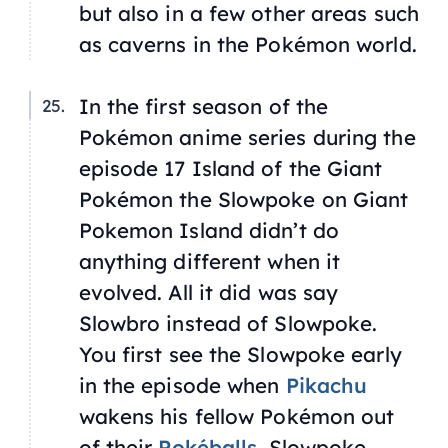
but also in a few other areas such
as caverns in the Pokémon world.
In the first season of the
Pokémon anime series during the
episode 17
Island of the Giant
Pokémon
the Slowpoke on Giant
Pokemon Island didn’t do
anything different when it
evolved. All it did was say
Slowbro instead of Slowpoke.
You first see the Slowpoke early
in the episode when
Pikachu
wakens his fellow Pokémon out
of their
Pokéballs
. Slowpoke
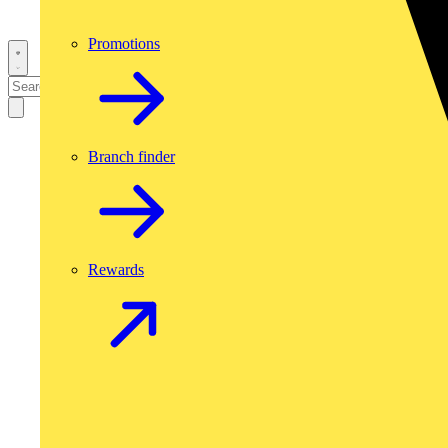
Promotions
Branch finder
Rewards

* * *

▶ **EXERCISE DETAILS**:
Each record above should come back exactly the same, only without its pictures.

▶ **YOUR SOLUTION**:
but also in a few other areas such
as caverns in the Pokémon world.
In the first season of the
Pokémon anime series during the
episode 17
Island of the Giant
Pokémon
the Slowpoke on Giant
Pokemon Island didn’t do
anything different when it
evolved. All it did was say
Slowbro instead of Slowpoke.
You first see the Slowpoke early
in the episode when
Pikachu
wakens his fellow Pokémon out
of their
Pokéballs
. Slowpoke
Promotions
Branch finder
Rewards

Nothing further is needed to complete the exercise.